It worked in US, but Wisconsin Plan is doomed for failure here

Ten years ago the US entered an era of welfare policy, when President Bill Clinton signed a series of revolutionary laws - The 1996 Personal Responsibility and Work Opportunity Reconciliation Act, also known as the 1996 Welfare Reform Act.

 

The Act is described by the US government as "a comprehensive bipartisan welfare reform plan that will dramatically change the nation's welfare system into one that requires work in exchange for time-limited assistance."

 

The left-leaning Clinton adopted the principles of the welfare plan that was initially enforced in the state of Wisconsin, conditioning provision of state aid on work.

 

The result of Clinton's "welfare reform" surpassed all expectations. En masse, the poor abandoned welfare handouts and joined the workforce. Some 70 percent found employment and real income rose by 25 percent.
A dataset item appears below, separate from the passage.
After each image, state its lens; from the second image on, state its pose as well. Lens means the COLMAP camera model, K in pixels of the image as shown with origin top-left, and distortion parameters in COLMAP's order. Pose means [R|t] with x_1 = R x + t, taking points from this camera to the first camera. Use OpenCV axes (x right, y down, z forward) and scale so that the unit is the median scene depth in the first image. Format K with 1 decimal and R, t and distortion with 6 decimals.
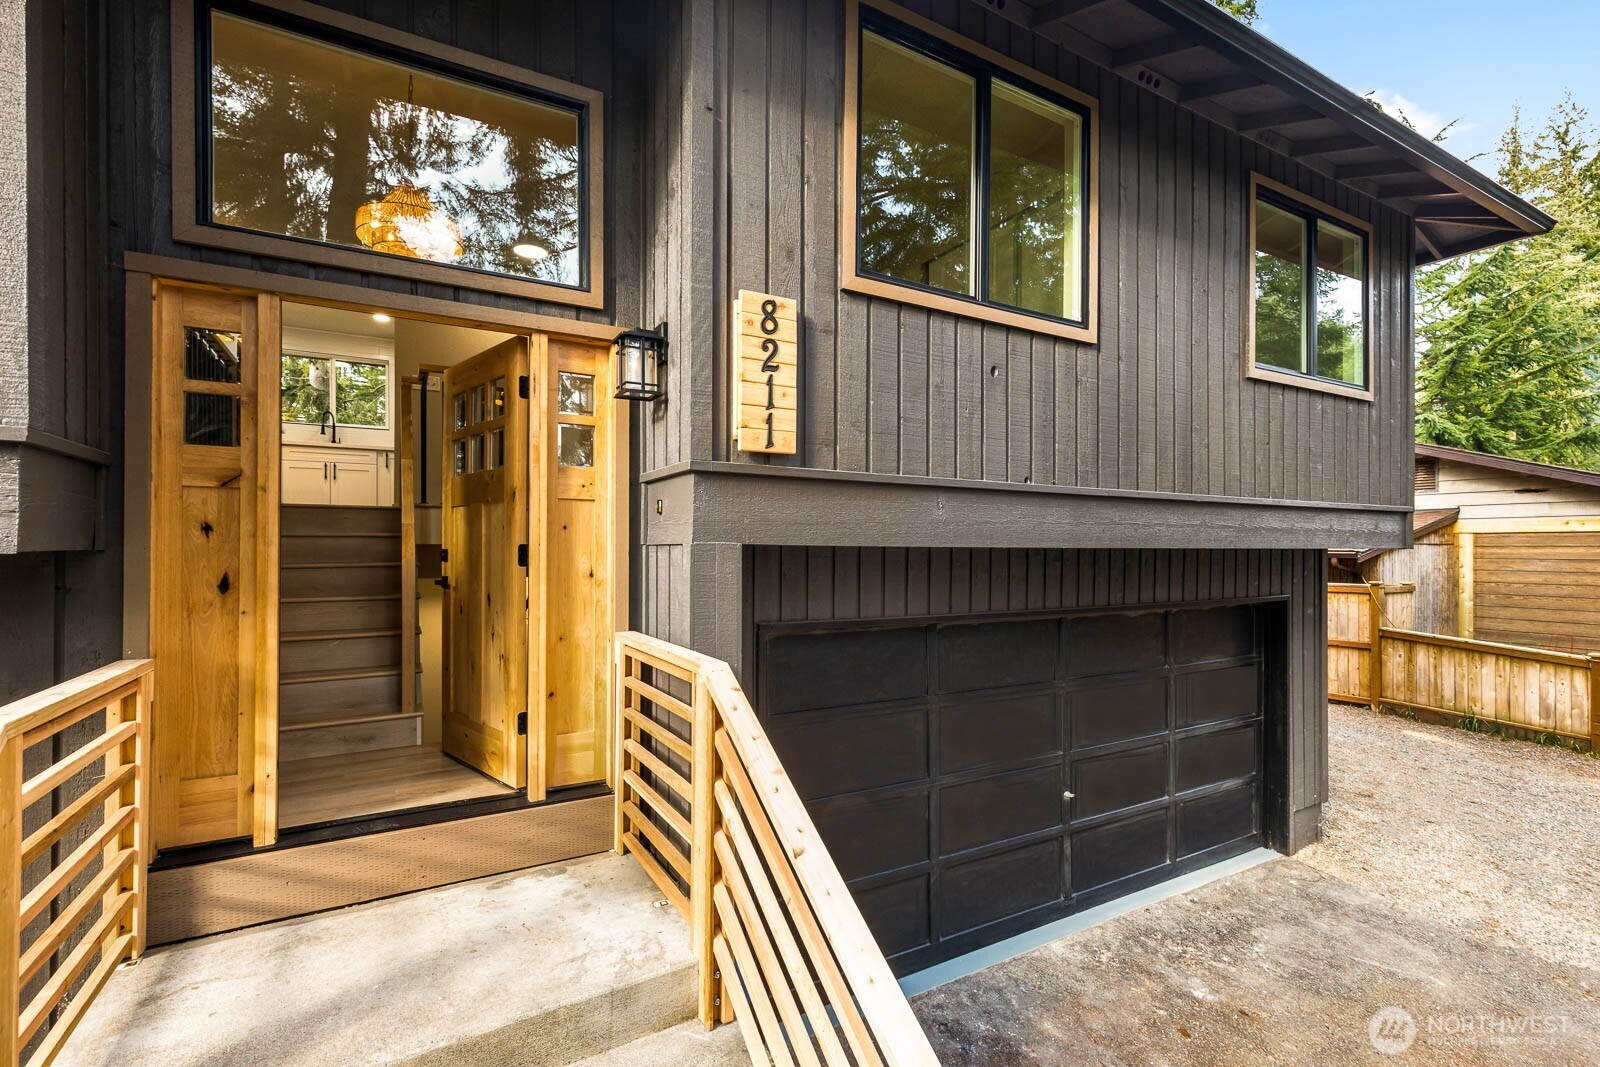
lens RADIAL K [[727.2, 0, 799.3], [0, 727.2, 547.5], [0, 0, 1]] dist [0.012081, 0.000450]
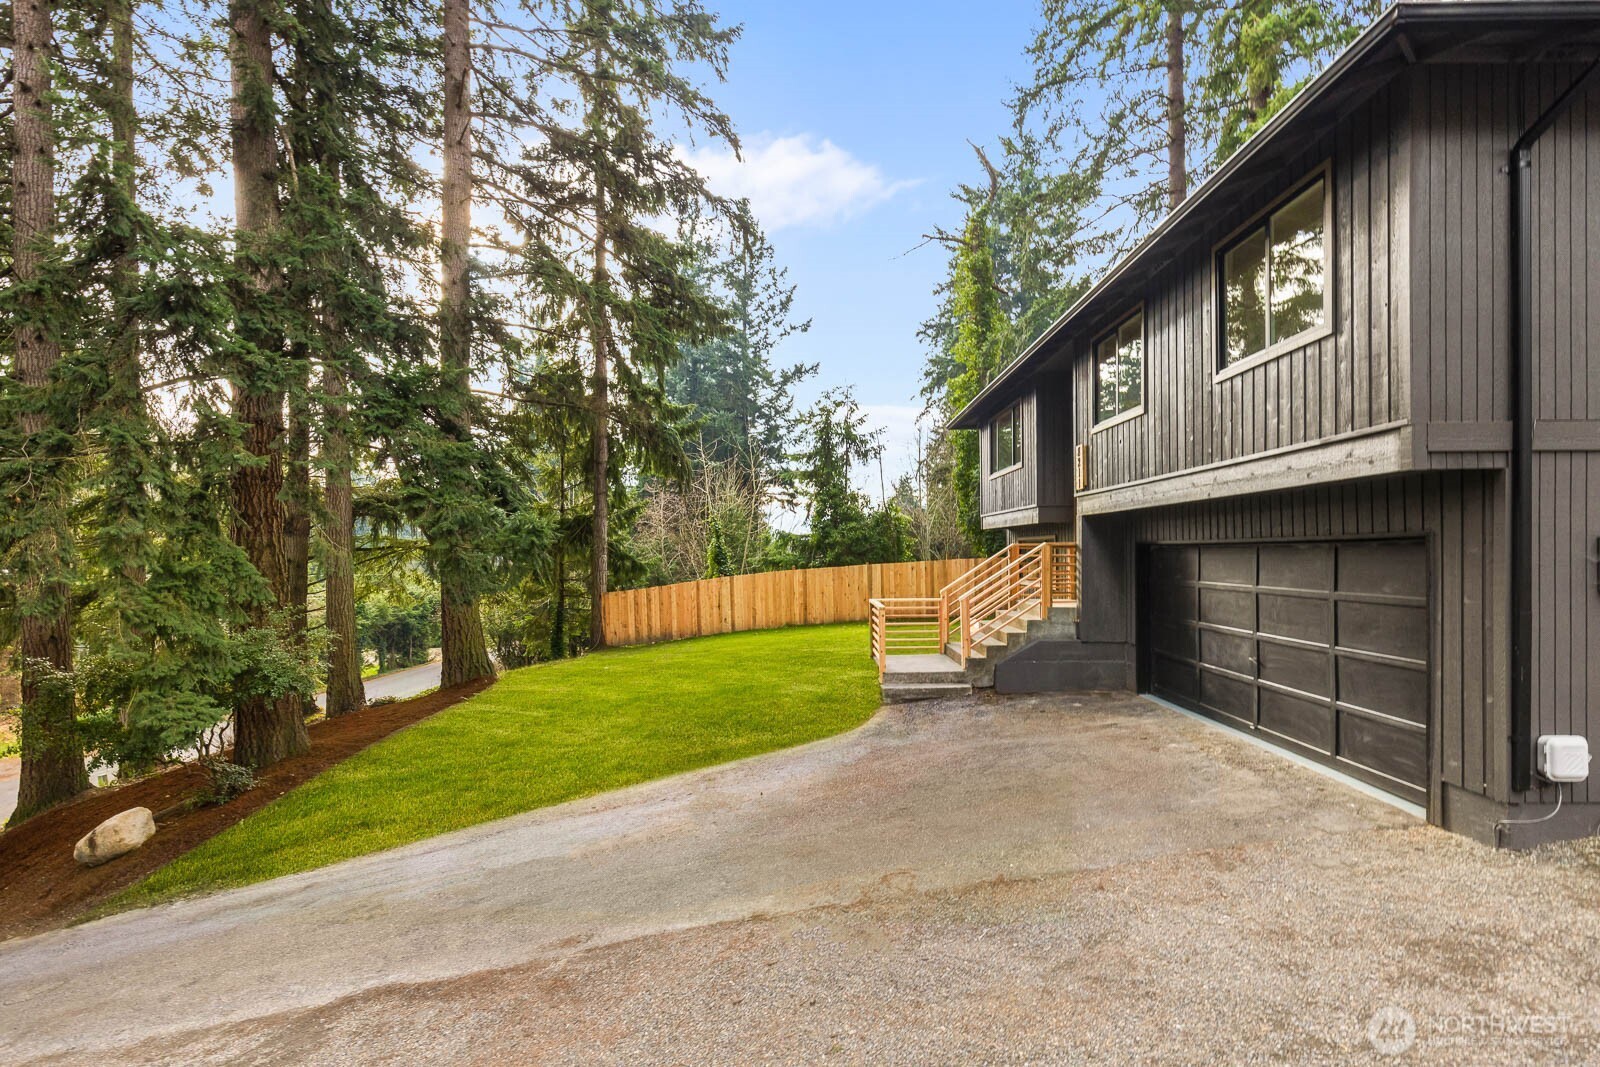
lens RADIAL K [[727.2, 0, 806.8], [0, 727.2, 558.7], [0, 0, 1]] dist [0.012081, 0.000450]
pose [[-0.513155, -0.000624, -0.858296, 2.181469], [-0.002912, 0.999995, 0.001014, 0.121372], [0.858291, 0.003020, -0.513154, 0.969341]]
Thus, 4.2 percent of women and children in the US were saved from poverty.

 

The US administration, on its part, increased financial assistance to working families earning a low income.

 

Israel boards Wisconsin bandwagon

The Wisconsin Plan was adopted by several countries in one form or another, all successfully. Israel also decided to adopt the new initiative a la Wisconsin-Clinton.

 

The Israeli version of the Wisconsin Plan was passed in the Knesset in 2004 as part of the Economic Arrangements Bill. Its declared objective was to allow those receiving National Insurance Institute payments – and able to work – to join productive employment environments.

 

Initially, the plan was launched for a trial period of one year. Special employment centers nationwide were opened via job placement agencies comprising four local and international business partnerships. The centers opened their doors in August of last year, and they were immediately attacked with fire and brimstone.

 

This was to be expected: The plan was met with suspicion and hostility during the first year throughout the countries in which it was enforced. It wasn't easy for those who had became accustomed (against their will) to being unemployed for years to suddenly enter the workforce.

 

However, as time went by, criticism subsided and achievements were highlighted, and the formerly unemployed population began to discover the personal, social and economic advantages of work.

 

Some 20,000 persons were referred to the employment centers. Some 7,000 joined the workforce either in full or part time positions. Some 2,500 joined community services, and the few thousands who refused to turn up at the centers or to take up the jobs offered were stripped of their rights for income support.

 

End of the experimental phase

At the end of the one-year trial period it became clearly evident that changes to the plan would need to be implemented. Namely, reducing the load on employment consultants, increasing the public budget for professional training, and facilitating access to the appeal committees.

 

In addition, the method of communication between the State and the companies operating the employment centers needed to be revised so that they would be remunerated according to their success in job placement and not according to the number of persons who were stripped of their eligibility for government allowances.

 

In practice, however, something very different happened. The new Minister of Industry, Trade, and Labor Eli Yishai, decided to partially remove from the plan persons for whom it was primarily created: The chronically unemployed, single parents of young children, the elderly, and the handicapped.

 

Within this framework the plan was made void of its basic principle, whereby every person who is able to work should do so.

 

Wisconsin Plan's demise in Israel? 

Currently, the business companies in charge of administering the plan, and particularly the foreign ones, are considering cancelling their contracts with the government. Government employment agencies are naturally eager to replace them. If this indeed happens, it will bring about the demise of the Wisconsin Plan in Israel.

 

Israel has a particularly low percentage of adult citizens in its workforce. The Clinton Reform could have fitted like a glove. But apparently, what's good for the US, Britain and Holland is doomed to fail in Israel, where politics and bureaucracy are far more powerful than any national interest.